Theatre Alberta is a registered charity and provincial arts service organization dedicated to the growth and development of the Alberta theatre community. We proudly represent ~900 individual and group members from across the province, providing responsive programs, services, and advocacy that connect emerging, professional, amateur, and educational theatre artists.

Theatre Alberta’s core programs and services are designed to foster sustainability in Alberta’s theatre industry, and pride and curiosity in Alberta’s theatre artists. We connect artists from age 12 to senior citizens, at any and all stages of their theatrical journeys. This inclusive approach has resulted in many members of the theatre community who are able to say that Theatre Alberta has been involved in and inspired their practice at several important touchpoints.

We have operated Artstrek—a summer theatre school for Alberta teenagers—since 1995. Artstrek is a uniquely Albertan program that was founded in 1960 as the ‘Olds Drama Seminar.’ Prior to 1995, various arts and culture branches of the Government of Alberta operated the school. Its history in the province includes five years in Olds; 17 years as the Drumheller Summer Drama School (1965 to 1981); two years in Fairview, when the name Artstrek and the curriculum model used to this day was introduced (1982 to 1983); 13 years in Vermillion; and 23 years at Red Deer Polytechnic (formerly Red Deer College). Artstrek 2020 would have been the school’s 60th Anniversary and 24th year in Red Deer, but the program was cancelled due to the COVID-19 pandemic. For the summer of 2021, we offered Artstrek entirely online, and changed the format of the curriculum to shorter, free of charge individual workshops and community building activities, attending carefully to student capacity for online learning. And in 2022, Artstrek was delivered in person again at Red Deer Polytechnic.

While Artstrek has evolved and changed locations over the decades, its focus on providing opportunities for teens from across the province—many of whom do not have access to formal theatre training—to learn performance and creativity skills in a safe and inclusive environment has resulted in more than 10,000 alumni who champion the program across the country.

Data records:
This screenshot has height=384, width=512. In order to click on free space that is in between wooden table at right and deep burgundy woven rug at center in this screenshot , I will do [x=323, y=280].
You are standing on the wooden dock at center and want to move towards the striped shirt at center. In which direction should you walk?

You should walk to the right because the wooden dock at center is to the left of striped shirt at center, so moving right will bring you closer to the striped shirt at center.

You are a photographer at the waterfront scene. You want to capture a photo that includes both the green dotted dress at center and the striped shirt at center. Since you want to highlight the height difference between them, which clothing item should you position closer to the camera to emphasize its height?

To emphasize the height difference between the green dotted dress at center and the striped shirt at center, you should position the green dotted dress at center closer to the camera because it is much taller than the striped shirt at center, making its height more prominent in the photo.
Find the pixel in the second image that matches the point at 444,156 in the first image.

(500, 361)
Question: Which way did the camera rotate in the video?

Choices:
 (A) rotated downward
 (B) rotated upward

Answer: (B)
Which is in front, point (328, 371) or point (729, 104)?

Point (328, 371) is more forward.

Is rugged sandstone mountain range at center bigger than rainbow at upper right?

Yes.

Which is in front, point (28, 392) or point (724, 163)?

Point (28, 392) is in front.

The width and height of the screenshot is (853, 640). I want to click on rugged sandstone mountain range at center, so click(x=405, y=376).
---
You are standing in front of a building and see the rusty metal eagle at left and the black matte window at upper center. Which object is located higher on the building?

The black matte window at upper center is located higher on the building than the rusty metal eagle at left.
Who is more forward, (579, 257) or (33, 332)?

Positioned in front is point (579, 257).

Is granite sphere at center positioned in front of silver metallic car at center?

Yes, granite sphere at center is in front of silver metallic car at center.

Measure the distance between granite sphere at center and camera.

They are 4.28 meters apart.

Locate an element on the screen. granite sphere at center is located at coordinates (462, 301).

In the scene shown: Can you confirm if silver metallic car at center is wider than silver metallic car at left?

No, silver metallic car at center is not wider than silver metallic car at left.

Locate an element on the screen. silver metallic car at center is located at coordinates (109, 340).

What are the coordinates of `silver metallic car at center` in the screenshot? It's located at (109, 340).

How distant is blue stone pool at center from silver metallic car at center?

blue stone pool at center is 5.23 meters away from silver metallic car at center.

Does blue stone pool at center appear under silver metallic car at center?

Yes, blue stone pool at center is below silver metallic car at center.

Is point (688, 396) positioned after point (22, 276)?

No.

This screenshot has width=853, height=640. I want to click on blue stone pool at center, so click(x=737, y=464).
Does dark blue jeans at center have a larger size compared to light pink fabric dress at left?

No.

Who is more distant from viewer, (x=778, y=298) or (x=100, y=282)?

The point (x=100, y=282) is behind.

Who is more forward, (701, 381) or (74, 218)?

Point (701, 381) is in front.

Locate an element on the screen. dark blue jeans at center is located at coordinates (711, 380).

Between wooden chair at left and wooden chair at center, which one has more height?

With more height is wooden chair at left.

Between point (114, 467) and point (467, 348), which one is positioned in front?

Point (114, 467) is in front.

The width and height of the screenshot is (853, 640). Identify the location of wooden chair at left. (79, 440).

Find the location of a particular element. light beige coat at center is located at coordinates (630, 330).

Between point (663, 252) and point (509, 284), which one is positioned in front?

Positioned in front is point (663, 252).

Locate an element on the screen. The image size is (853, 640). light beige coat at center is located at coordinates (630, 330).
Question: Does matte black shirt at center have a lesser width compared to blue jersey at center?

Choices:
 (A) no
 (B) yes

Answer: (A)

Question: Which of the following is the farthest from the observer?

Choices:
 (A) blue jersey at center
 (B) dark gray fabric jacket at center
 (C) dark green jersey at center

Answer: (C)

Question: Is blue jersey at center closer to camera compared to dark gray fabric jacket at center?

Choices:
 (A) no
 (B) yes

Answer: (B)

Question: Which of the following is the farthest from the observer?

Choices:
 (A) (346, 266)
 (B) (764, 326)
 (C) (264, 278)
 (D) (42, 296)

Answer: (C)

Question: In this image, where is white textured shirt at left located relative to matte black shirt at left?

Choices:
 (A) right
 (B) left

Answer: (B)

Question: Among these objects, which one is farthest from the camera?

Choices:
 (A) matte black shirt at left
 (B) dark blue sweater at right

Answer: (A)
---
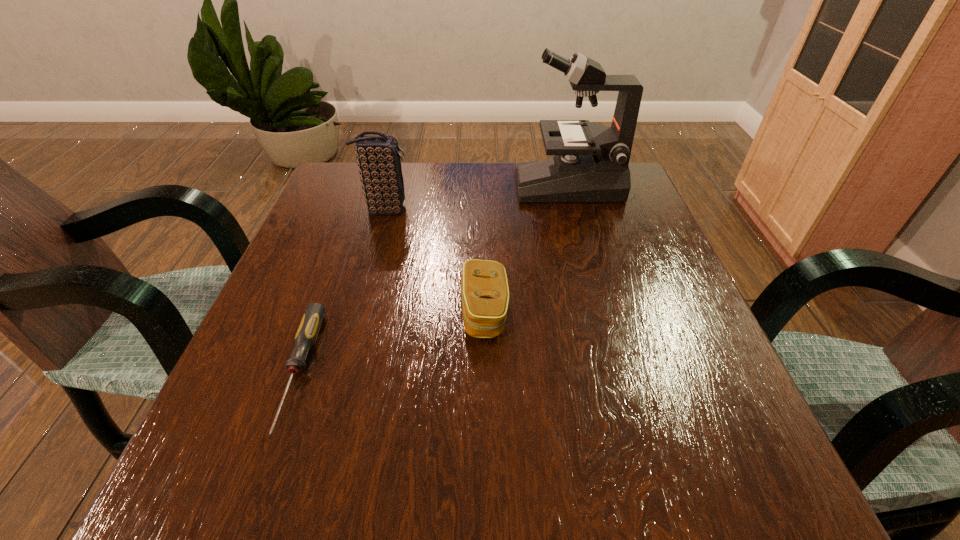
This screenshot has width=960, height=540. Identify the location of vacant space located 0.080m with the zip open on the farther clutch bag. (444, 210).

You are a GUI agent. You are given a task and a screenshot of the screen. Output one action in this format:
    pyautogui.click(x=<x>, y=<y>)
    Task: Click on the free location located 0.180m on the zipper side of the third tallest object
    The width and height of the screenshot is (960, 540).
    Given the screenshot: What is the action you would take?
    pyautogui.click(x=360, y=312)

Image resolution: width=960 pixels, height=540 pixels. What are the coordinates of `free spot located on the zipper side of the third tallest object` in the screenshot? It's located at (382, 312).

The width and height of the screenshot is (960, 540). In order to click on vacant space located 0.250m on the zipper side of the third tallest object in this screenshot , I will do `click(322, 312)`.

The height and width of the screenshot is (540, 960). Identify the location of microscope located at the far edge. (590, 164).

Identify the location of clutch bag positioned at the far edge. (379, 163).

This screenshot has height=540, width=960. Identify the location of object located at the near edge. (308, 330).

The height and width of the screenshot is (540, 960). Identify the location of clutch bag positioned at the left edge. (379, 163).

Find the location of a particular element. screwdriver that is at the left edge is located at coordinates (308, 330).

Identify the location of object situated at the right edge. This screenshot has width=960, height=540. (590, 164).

Task directions: Translate this sentence from the Theatre Alberta passage into Spanish: "We have operated Artstrek—a summer theatre school for Alberta teenagers—since 1995."

Expected answer: Operamos Artstrek —una escuela de teatro de verano para adolescentes de Alberta— desde 1995.